Minimum TaxOpinion by Senate Finance Committee Ranking Member Mike Crapo (R-Idaho)
While Republicans and Democrats may disagree on the best tax policies to create high-paying U.S. jobs and lasting economic growth, some are so bad that they transcend partisan politics. Democrats’ proposed tax on the financial statement income of certain U.S. companies (the so-called “book minimum tax”) is an example. When Congress experimented with a book minimum tax in the late 1980s, the policy proved so flawed and unworkable that Republicans and Democrats alike rejected the tax after only three short years in law. Now is not the time to resurrect a harmful policy that would damage American manufacturers and supply chains, undercut critical research and development, and investment in renewable energy and other emerging technologies.
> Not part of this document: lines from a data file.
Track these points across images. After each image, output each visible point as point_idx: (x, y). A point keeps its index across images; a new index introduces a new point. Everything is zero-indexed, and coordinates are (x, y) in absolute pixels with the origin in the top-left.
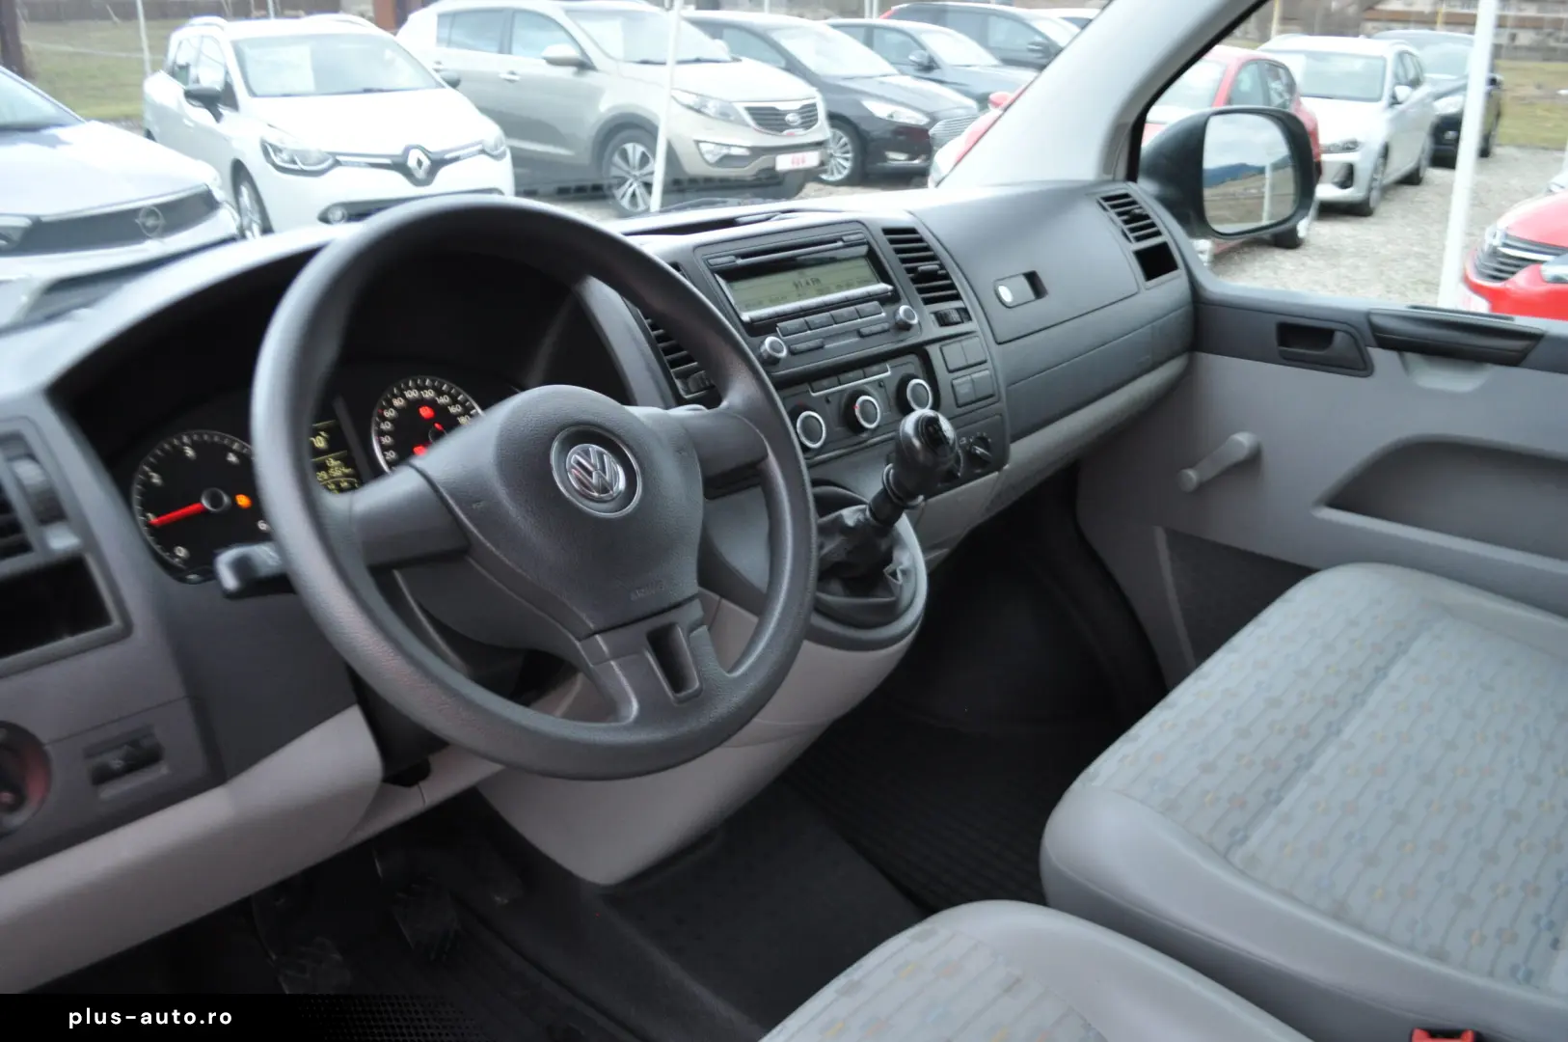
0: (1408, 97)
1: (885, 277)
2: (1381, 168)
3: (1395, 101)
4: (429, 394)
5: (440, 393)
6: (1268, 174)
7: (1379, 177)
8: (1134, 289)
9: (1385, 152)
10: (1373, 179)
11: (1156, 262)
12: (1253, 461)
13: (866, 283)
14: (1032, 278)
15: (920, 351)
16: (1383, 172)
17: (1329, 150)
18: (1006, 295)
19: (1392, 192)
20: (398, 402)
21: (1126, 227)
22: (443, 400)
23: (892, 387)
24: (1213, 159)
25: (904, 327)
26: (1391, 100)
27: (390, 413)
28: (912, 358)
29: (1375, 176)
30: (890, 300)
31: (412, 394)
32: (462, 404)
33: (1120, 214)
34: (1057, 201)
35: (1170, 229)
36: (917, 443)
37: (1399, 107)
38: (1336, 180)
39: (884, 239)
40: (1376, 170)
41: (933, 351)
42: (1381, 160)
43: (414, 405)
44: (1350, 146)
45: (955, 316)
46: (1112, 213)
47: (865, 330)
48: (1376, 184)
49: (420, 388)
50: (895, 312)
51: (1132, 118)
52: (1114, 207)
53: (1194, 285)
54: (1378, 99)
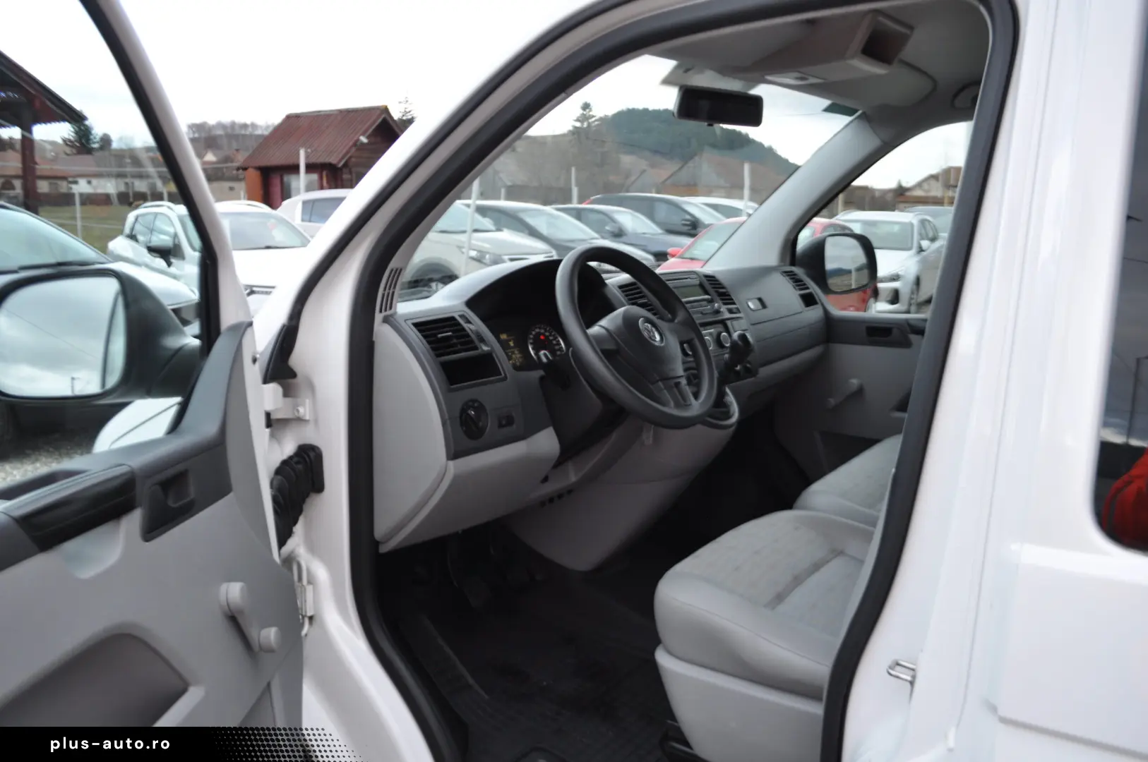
0: (929, 247)
1: (706, 293)
2: (915, 292)
3: (921, 250)
4: (542, 331)
5: (546, 331)
6: (854, 274)
7: (915, 296)
8: (801, 310)
9: (918, 281)
10: (911, 299)
11: (809, 300)
12: (860, 391)
13: (701, 295)
14: (760, 300)
15: (723, 322)
16: (917, 294)
17: (882, 281)
18: (751, 305)
19: (923, 307)
20: (534, 333)
21: (794, 284)
22: (547, 334)
23: (715, 335)
24: (830, 265)
25: (717, 312)
26: (919, 250)
27: (531, 336)
28: (720, 325)
29: (912, 296)
30: (711, 301)
31: (537, 330)
32: (554, 336)
33: (791, 279)
34: (765, 271)
35: (814, 288)
36: (740, 343)
37: (924, 254)
38: (889, 299)
39: (704, 278)
40: (912, 293)
41: (729, 323)
42: (915, 287)
43: (539, 334)
44: (895, 278)
45: (735, 310)
46: (788, 278)
47: (704, 312)
48: (913, 301)
49: (540, 328)
50: (714, 306)
51: (792, 238)
52: (788, 275)
53: (826, 312)
54: (910, 249)
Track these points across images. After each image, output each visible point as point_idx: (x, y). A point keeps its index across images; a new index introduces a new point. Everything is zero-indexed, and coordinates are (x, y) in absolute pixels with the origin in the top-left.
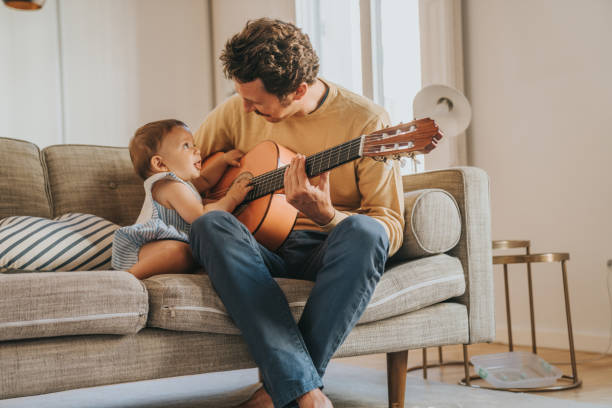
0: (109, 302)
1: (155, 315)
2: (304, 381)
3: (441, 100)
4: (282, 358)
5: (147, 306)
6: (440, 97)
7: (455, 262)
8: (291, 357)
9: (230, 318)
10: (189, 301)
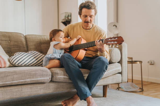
0: (42, 75)
1: (53, 78)
2: (87, 94)
3: (114, 26)
4: (82, 89)
5: (51, 76)
6: (114, 25)
7: (119, 64)
8: (84, 88)
9: (70, 79)
10: (61, 75)
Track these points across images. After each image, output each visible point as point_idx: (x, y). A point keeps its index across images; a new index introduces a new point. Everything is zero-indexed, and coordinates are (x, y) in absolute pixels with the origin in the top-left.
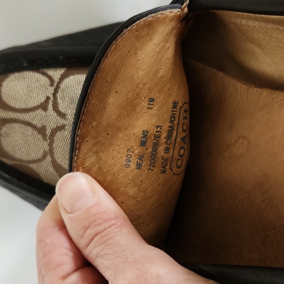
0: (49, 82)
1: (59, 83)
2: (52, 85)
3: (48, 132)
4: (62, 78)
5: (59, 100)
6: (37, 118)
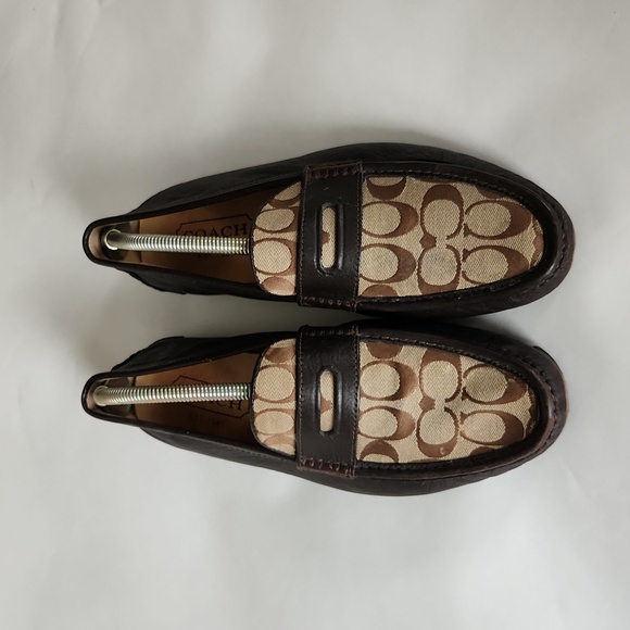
0: (467, 274)
1: (458, 275)
2: (464, 272)
3: (462, 231)
4: (456, 281)
5: (454, 259)
6: (472, 242)
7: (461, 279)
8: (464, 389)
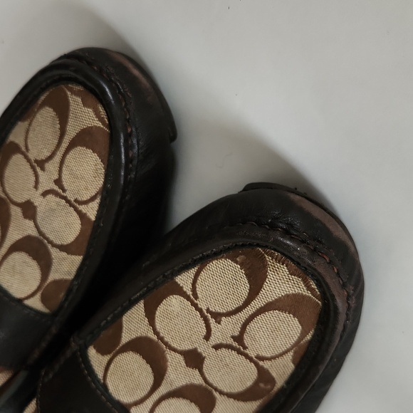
0: (80, 199)
2: (76, 201)
7: (82, 208)
8: (208, 310)
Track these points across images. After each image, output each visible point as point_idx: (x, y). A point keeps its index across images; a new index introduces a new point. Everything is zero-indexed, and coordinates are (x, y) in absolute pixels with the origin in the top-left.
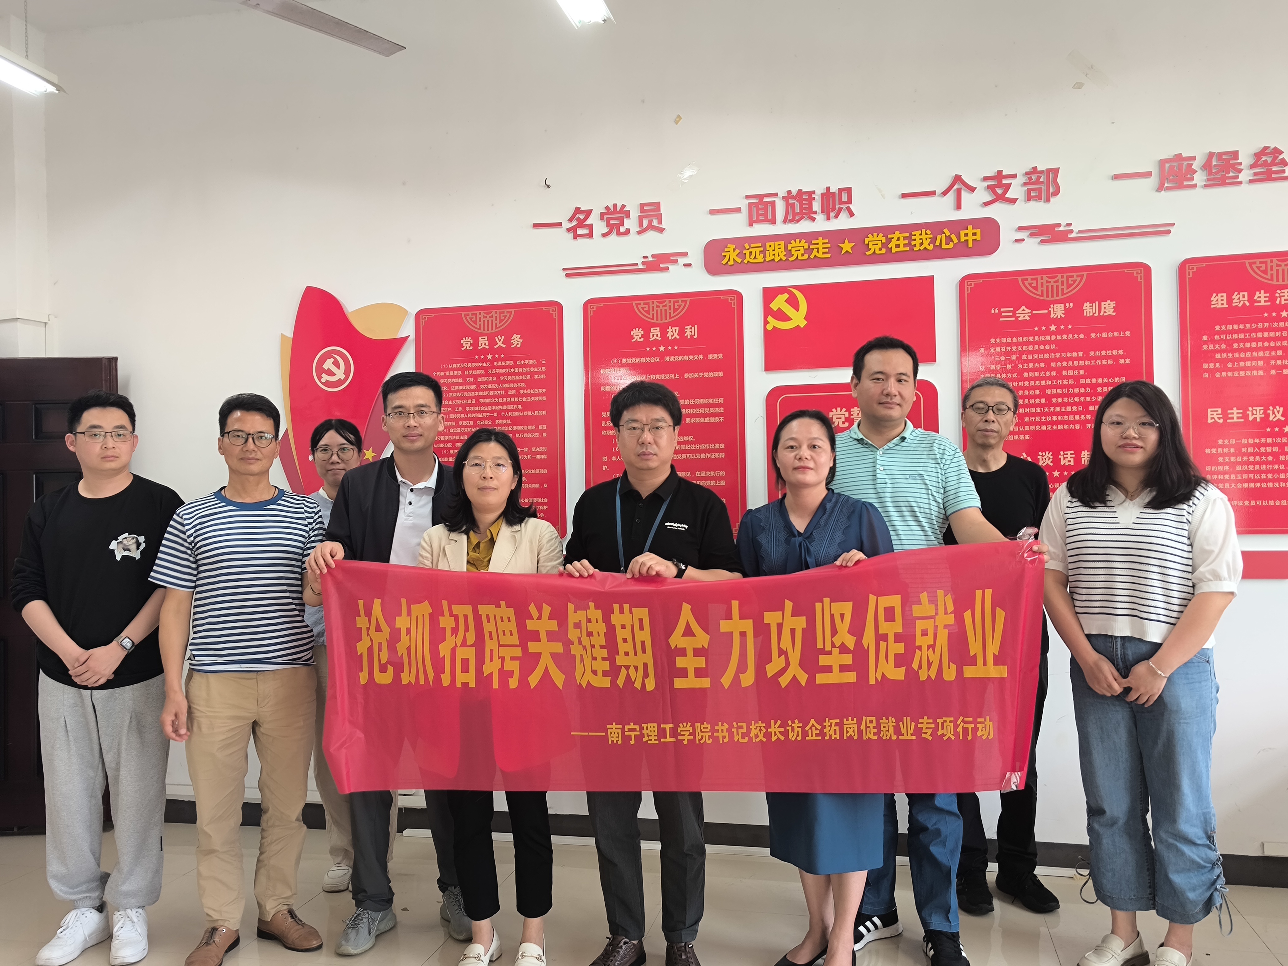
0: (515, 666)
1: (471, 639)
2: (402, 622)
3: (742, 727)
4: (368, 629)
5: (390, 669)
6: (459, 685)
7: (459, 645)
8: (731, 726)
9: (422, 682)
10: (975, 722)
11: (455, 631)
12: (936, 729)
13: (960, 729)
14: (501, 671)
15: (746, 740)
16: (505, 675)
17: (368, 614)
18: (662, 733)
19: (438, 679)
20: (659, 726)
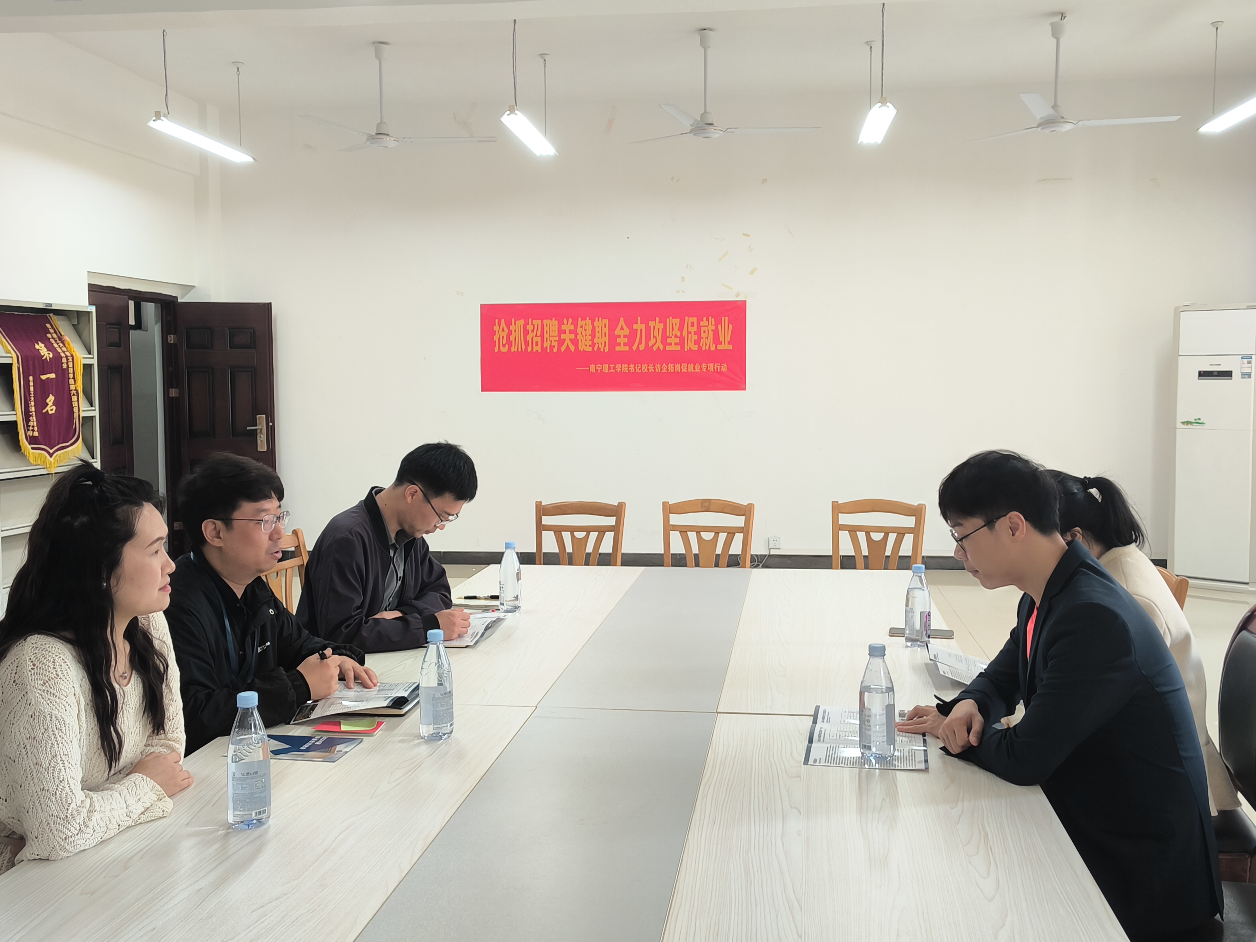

The book minimum tax included in the House-passed Build Back Better Act is fundamentally flawed. It would impose a 15 percent minimum tax on American businesses, though not on the income they are required to report to the Internal Revenue Service (IRS) as taxable income. Rather, the tax would be levied on the income businesses report for financial statement purposes—known as book income—discarding the tax code in favor of taxing companies based on accounting standards. Those standards are determined without congressional input or oversight, and may not reflect the business cycle.
Because business investments are treated differently for book and tax purposes, the proposal would impose a particularly burdensome tax on capital investment made by American manufacturers, energy companies, and other major job-creators. This would eliminate or significantly reduce the benefit of the very tax policies Congress has spent decades crafting to encourage investment in American facilities and to support American jobs. As the National Association of Manufacturers rightly highlighted, “[I]mposing a book tax would not only undermine the recovery but also make it harder for the next manufacturing dollar to be spent in America, negatively impacting growth in family-supporting American manufacturing jobs.” Taxation based on these book-tax differences would have a devastating impact on many companies and sectors, including manufacturing, insurance, renewable energy, wireless, and projects relying on state and local financing.
The book minimum tax that was attempted in the late 1980s ultimately failed, with bipartisan acknowledgement the policy was unworkable. As the then-Democrat Ways and Means Chairman observed, “When used for tax purposes, the book income concept not only invites manipulation, but can lead to inequitable results because of timing differences between tax and accounting rules.”
Also concerning is the current proposal’s delegation of congressional tax-writing authority to unelected boards, such as the Financial Accounting Standards Board. Rather than abdicate and outsource its responsibility to unelected members of a board, Congress should continue to fulfill its constitutional obligations to the American people by remaining firmly in control of the tax-writing process.
Even more alarming is that the current proposal, which targets hundreds of American companies, millions of American jobs and a massive share of the American economy, is being pursued without so much as a hearing or markup by either chamber’s tax-writers. As a result, unintended consequences are sure to follow, requiring carve-outs beyond the one recently and hastily added for pension plans. Setting important tax policies affecting all Americans requires a formal markup process, as was done with the Tax Cuts and Jobs Act in 2017, to allow varied input, instead of unilateral and partisan decision-making.
Congress must once more reject this flawed proposal. It would exacerbate supply-chain disruptions, kill jobs, and muddle income-tax law with decisions on rules made by unelected members of accounting boards. Instead, Congress must preserve its constitutional authority over the tax-writing process and work together to fortify U.S. job creation and economic growth and opportunities.